→ REQUIRED ACTION
Which currency pairs does the market commentary below name?

→ GIVEN PASSAGE
::::
We are still facing more FANG responses over the next 24 hours (Facebook reports after the Wednesday close and Amazon at the end of Thursday), but the market’s expectations have already been shaped. Earnings simply cannot inspire this market and/or there is a building anxiety amongst investors that is too imposing for accounting engineered returns to offset. With monetary policy and trade wars still drumming in the background, there lingers a considerable risk that bears may be incited to act. Should the SP 500 drop 2,600, the Dow fall below 23,400 or Nasdaq clear 6,400 traders should be on high alert. Technicals will not secure the turn of a nine-year trend, but it can open a rift through which fundamental fears escalate.



Replay



1. US Dollar progress comes to a point of real decision-making: We have been keeping tabs on the acceleration of the Greenback’s rally through the second half of this past week and into the opening stage for the current week. We have registered clear, favourable breaks for the benchmark currency for pairs like USD/JPY, GBP/USD and AUD/USD. However, as technical traders well know, the opportunity is in the follow through and not the technical break. That said, the ICE’s trade-weighted DXY Dollar Index is in something of an ambiguous position.
::::
→ MATERIAL SUPPLIED
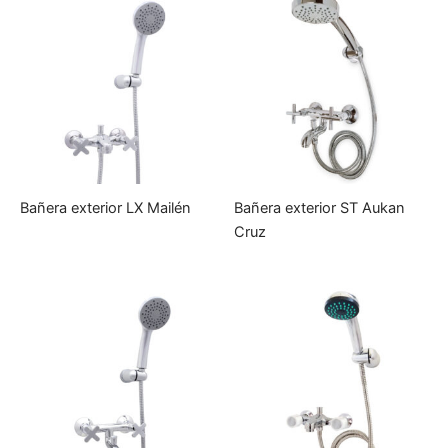
Bañera exterior LX Mailén
Bañera exterior ST Aukan
Cruz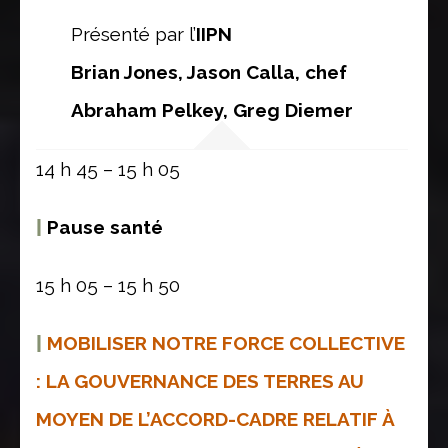
Présenté par l’
IIPN
Brian Jones, Jason Calla, chef
Abraham Pelkey, Greg Diemer
14 h 45 – 15 h 05
|
Pause santé
15 h 05 – 15 h 50
|
MOBILISER NOTRE FORCE COLLECTIVE
: LA GOUVERNANCE DES TERRES AU
MOYEN DE L’ACCORD-CADRE RELATIF À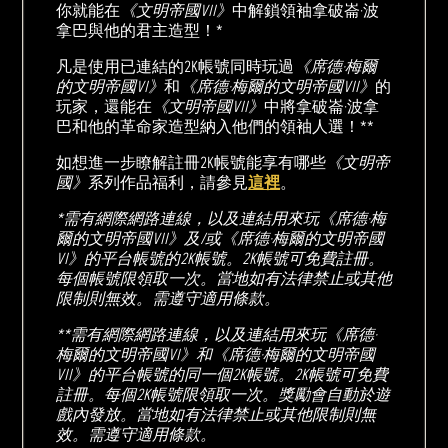
你就能在
《文明帝國VII》
中解鎖領袖拿破崙·波
拿巴與他的君主造型！*
凡是使用已連結的2K帳號同時玩過
《席德·梅爾
的文明帝國VI》
和
《席德·梅爾的文明帝國VII》
的
玩家，還能在
《文明帝國VII》
中將拿破崙·波拿
巴和他的革命家造型納入他們的領袖人選！**
如想進一步瞭解註冊2K帳號能享有哪些
《文明帝
國》
系列作品福利，請參見
這裡
。
*需有網際網路連線，以及連結用來玩《席德·梅
爾的文明帝國VII》及/或《席德·梅爾的文明帝國
VI》的平台帳號的2K帳號。2K帳號可免費註冊。
每個帳號限領取一次。當地如有法律禁止或其他
限制則無效。需遵守適用條款。
**需有網際網路連線，以及連結用來玩《席德·
梅爾的文明帝國VI》和《席德·梅爾的文明帝國
VII》的平台帳號的同一個2K帳號。2K帳號可免費
註冊。每個2K帳號限領取一次。獎勵會自動於遊
戲內發放。當地如有法律禁止或其他限制則無
效。需遵守適用條款。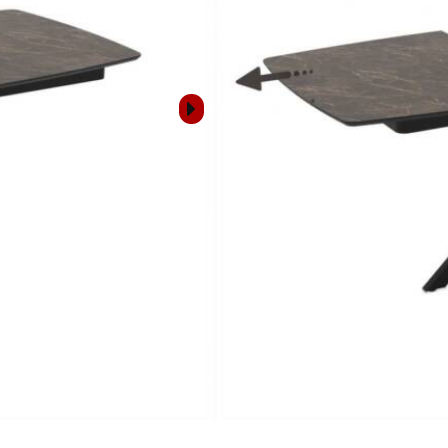
ОПИСАНИЕ
РАЗМЕРИ
РАЗНОС И МОНТАЖ
Свържете се с н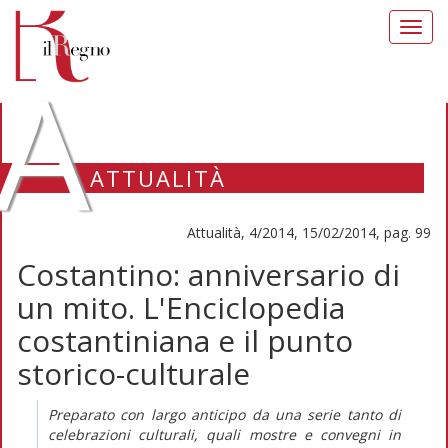
Toggl
navig
A
ATTUALITÀ
Attualità, 4/2014, 15/02/2014, pag. 99
Costantino: anniversario di
un mito. L'Enciclopedia
costantiniana e il punto
storico-culturale
Preparato con largo anticipo da una serie tanto di
celebrazioni culturali, quali mostre e convegni in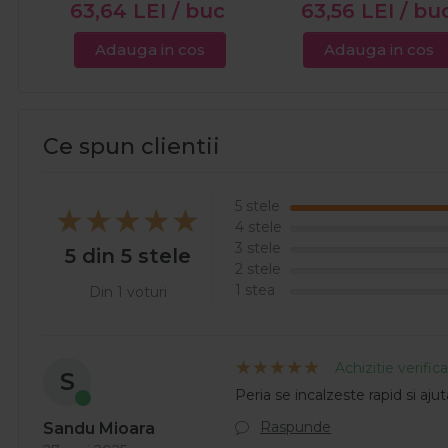
63,64
LEI
/ buc
63,56
LEI
/ bu
Adauga in cos
Adauga in cos
Ce spun clientii
5 stele
4 stele
3 stele
5 din 5 stele
2 stele
1 stea
Din 1 voturi
Achizitie verific
S
Peria se incalzeste rapid si aj
Raspunde
Sandu Mioara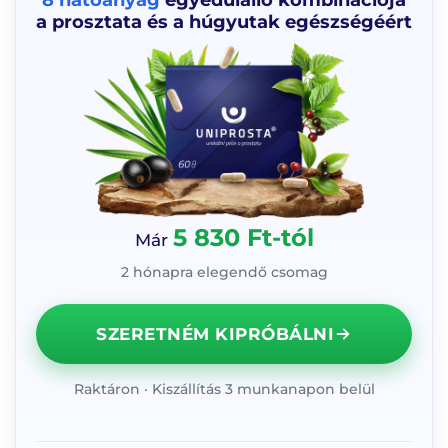
a prosztata és a húgyutak egészségéért
5 830 Ft-tól
Már
2 hónapra elegendő csomag
SZERETNÉM KIPRÓBÁLNI
Raktáron · Kiszállítás 3 munkanapon belül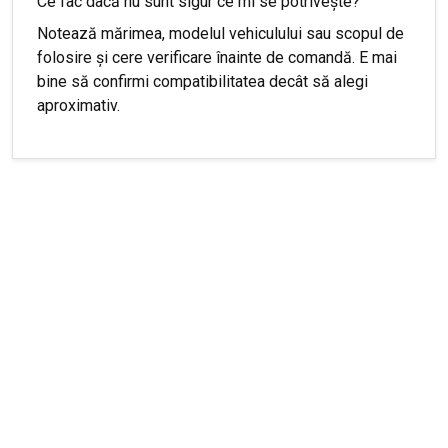
Ce fac dacă nu sunt sigur ce mi se potrivește?
Notează mărimea, modelul vehiculului sau scopul de
folosire și cere verificare înainte de comandă. E mai
bine să confirmi compatibilitatea decât să alegi
aproximativ.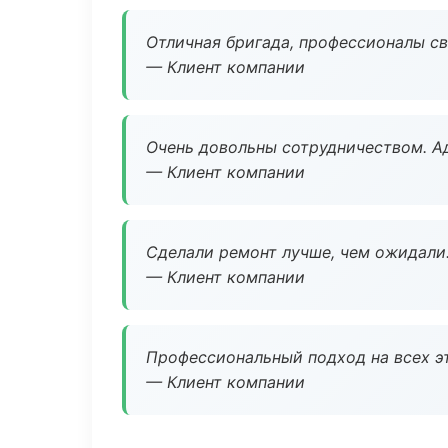
Отличная бригада, профессионалы св
— Клиент компании
Очень довольны сотрудничеством. А
— Клиент компании
Сделали ремонт лучше, чем ожидали
— Клиент компании
Профессиональный подход на всех э
— Клиент компании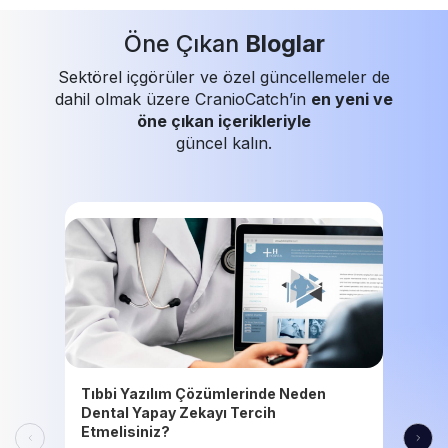
Öne Çıkan
Bloglar
Sektörel içgörüler ve özel güncellemeler de
dahil olmak üzere CranioCatch’in
en yeni ve
öne çıkan içerikleriyle
güncel kalın.
Tıbbi Yazılım Çözümlerinde Neden
Dental Yapay Zekayı Tercih
Etmelisiniz?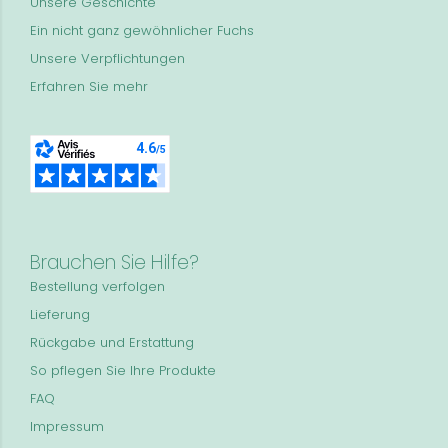
Unsere Geschichte
Ein nicht ganz gewöhnlicher Fuchs
Unsere Verpflichtungen
Erfahren Sie mehr
Brauchen Sie Hilfe?
Bestellung verfolgen
Lieferung
Rückgabe und Erstattung
So pflegen Sie Ihre Produkte
FAQ
Impressum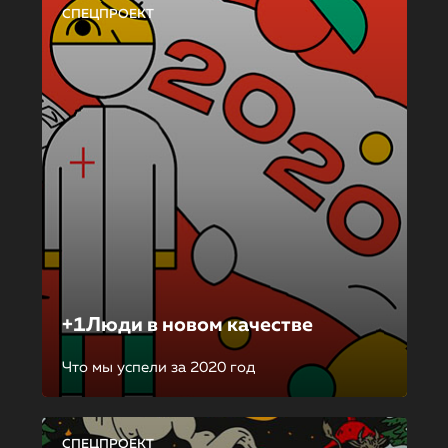
СПЕЦПРОЕКТ
+1Люди в новом качестве
Что мы успели за 2020 год
СПЕЦПРОЕКТ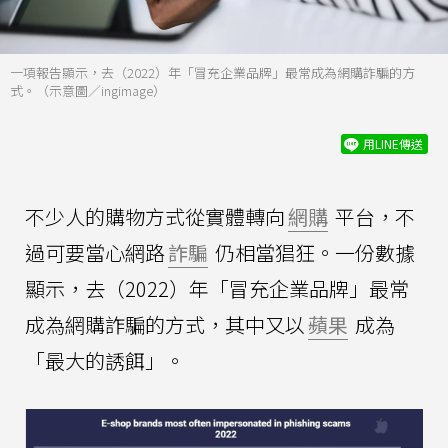
一項報告顯示，去（2022）年「冒充企業品牌」最常成為網購詐騙的方
式。（示意圖／ingimage）
用LINE傳送
不少人的購物方式從實體轉向
網購
平台，不
過可要當心網路
詐騙
仍相當猖狂。一份數據
顯示，去（2022）年「冒充企業品牌」最常
成為網購詐騙的方式，其中又以
蘋果
成為
「最大的誘餌」。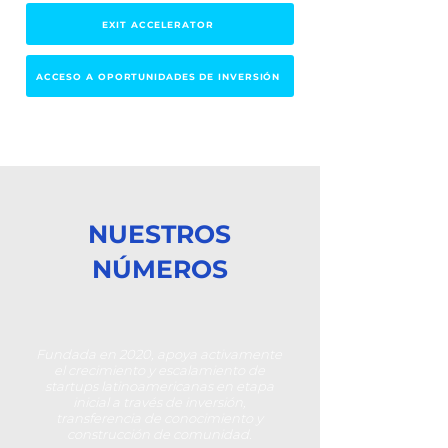
EXIT ACCELERATOR
ACCESO A OPORTUNIDADES DE INVERSIÓN
NUESTROS
NÚMEROS
Fundada en 2020, apoya activamente
el crecimiento y escalamiento de
startups latinoamericanas en etapa
inicial a través de inversión,
transferencia de conocimiento y
construcción de comunidad.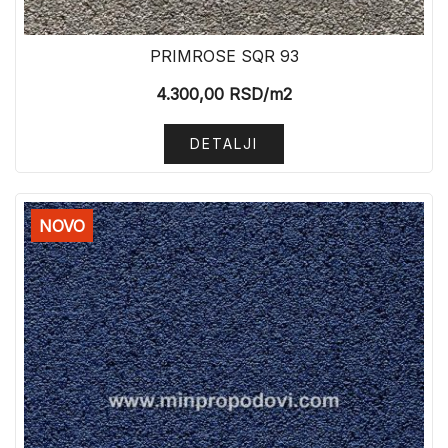
PRIMROSE SQR 93
4.300,00
RSD
/m2
DETALJI
NOVO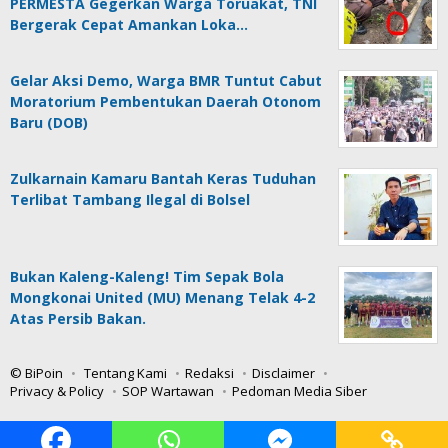
PERMESTA Gegerkan Warga Toruakat, TNI
Bergerak Cepat Amankan Loka…
Gelar Aksi Demo, Warga BMR Tuntut Cabut
Moratorium Pembentukan Daerah Otonom
Baru (DOB)
Zulkarnain Kamaru Bantah Keras Tuduhan
Terlibat Tambang Ilegal di Bolsel
Bukan Kaleng-Kaleng! Tim Sepak Bola
Mongkonai United (MU) Menang Telak 4-2
Atas Persib Bakan.
© BiPoin
Tentang Kami
Redaksi
Disclaimer
Privacy & Policy
SOP Wartawan
Pedoman Media Siber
::::
→ ANSWER FOR THE TASK
USD/JPY, GBP/USD, AUD/USD